I work in a recording studio for the blind, where we transcribe the printed page into audio books. With the recent release of the film Watchmen, I’ve been reminiscing about one of my most difficult assignments…
That’s right; I had to figure out how we were going to record Watchmen —a graphic novel (which is difficult enough), but also one that broke conventional panel use, that had recurring graphical elements not directly related to the action at hand, and had characters that went by more than one name.
How in the world was I going to do this?
The first step was to re-read the novel. If I had just dived in to transcription I would have discovered halfway through that Rorschach was said to speak in a creepy, monotone voice. Without the advance reading, I would not have been using the right voice. As well, certain items like a specific brand of perfume kept appearing so mention needed to be made when it did.
As part of the opening announcement, a description of the artist’s style and technique was made, including:
General art style
That the book is in colour
The absence of sound effects
The absence of thought balloons or other elements common to the comic book or graphic novel format
The heavy reliance on text boxes
The fact that the illustrative style was based on film
It was also necessary to give a brief description of the fonts used, as different fonts were used for different speakers. I wasn’t too technical with this; I just gave broad descriptions of the fonts—such as saying it is thick and bold, or thin and flowing. The fonts used were chosen to reflect some facet of the individuals using them.
I also included a cast list as there are a large number of characters.

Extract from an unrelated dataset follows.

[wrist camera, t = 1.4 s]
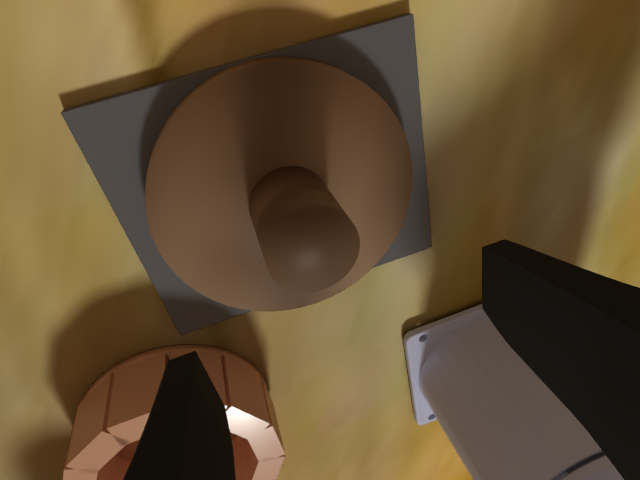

It is not uncommon in graphic novels and comic books for a character to have more than one name (especially in stories concerning superheroes). For consistency’s sake I always referred to a character by the same name throughout the recording. I noted in the opening announcements that most of the characters would be referred to by their real last name, though two characters who had lost touch with their humanity were referred to by their superhero names (Rorschach and Dr. Manhattan).
Panels and Pages:
This aspect may be too technical to be of interest to anyone, but I am including it for completeness sake.
At the first panel on a page I announced “First panel” and then described the broad action and pointed out any important graphic items (such as a poster or item sticking out of a pocket). Each character’s speech was read as from a script, with the character’s name announced before their speech. When the panel is finished, I announced “Next panel” and began describing the broad action in the next panel.
I thought it would be beneficial to the reader to indicate when the scene changes. In these cases I said “Next panel, new scene,” and then briefly described the new setting.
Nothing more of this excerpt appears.